What you should remember
Section titled “What you should remember”- One loop underlies every task: load and clean data, tokenize (with any alignment), load the task-specific model head, pick a collator and metric, train, evaluate, push. Only the head, the label shape, and the metric change.
- Choosing the task is choosing the shape. Understanding tasks want an encoder, generation wants a decoder, sequence-to-sequence wants an encoder-decoder, then you add the matching head.
- Token classification and question answering are token-level and depend on fast-tokenizer word IDs and offsets to align labels and answer spans. Metrics: seqeval; SQuAD exact-match and F1.
- Masked and causal language modeling need no hand-made labels: the text supervises itself via the language-modeling data collator (with masking turned off for the causal version).

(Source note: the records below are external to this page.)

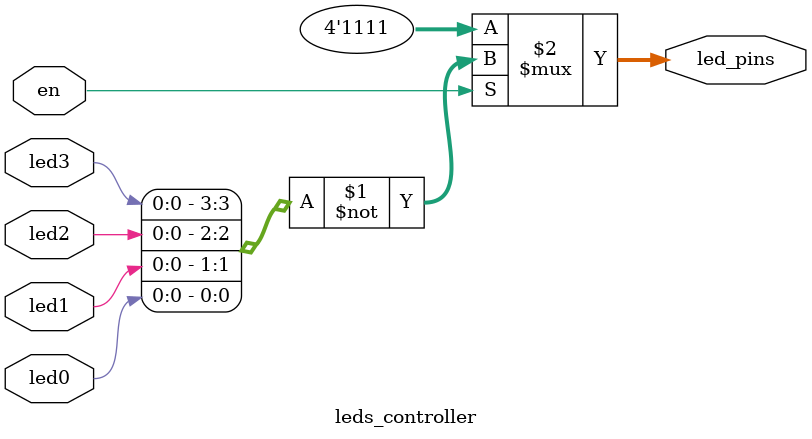
<source format=v>
module leds_controller (
	en, 
	led0, led1, led2, led3, 
	led_pins
);
	input en;
	
	input led0, led1, led2, led3;
	
	output [3:0] led_pins;
	
	assign led_pins = en ? ~{led3, led2, led1, led0} : 4'b1111;
endmodule
</source>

Metric: perplexity.
- Summarization and translation are sequence-to-sequence: the sequence-to-sequence model, Trainer, and data collator, and generation-based metrics (ROUGE, BLEU).
- The applied skill is diagnosis. Naming the task correctly picks the head, data shape, and metric for you; most real-world mistakes are framing mistakes, not coding ones.
The training loop barely changes from task to task. The skill that does the work is looking at a problem and naming which task it is, because that single choice hands you the head, the data shape, and the metric all at once.